**Work item:** Where in the data below does the word "votre" appear? Copy each line that holds it.

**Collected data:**
════════

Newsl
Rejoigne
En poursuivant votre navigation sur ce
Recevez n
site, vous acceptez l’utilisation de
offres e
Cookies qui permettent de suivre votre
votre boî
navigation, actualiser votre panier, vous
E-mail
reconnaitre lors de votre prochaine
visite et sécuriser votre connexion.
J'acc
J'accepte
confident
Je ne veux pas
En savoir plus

════════

**Answer below:**
En poursuivant votre navigation sur ce
Cookies qui permettent de suivre votre
votre boî
navigation, actualiser votre panier, vous
reconnaitre lors de votre prochaine
visite et sécuriser votre connexion.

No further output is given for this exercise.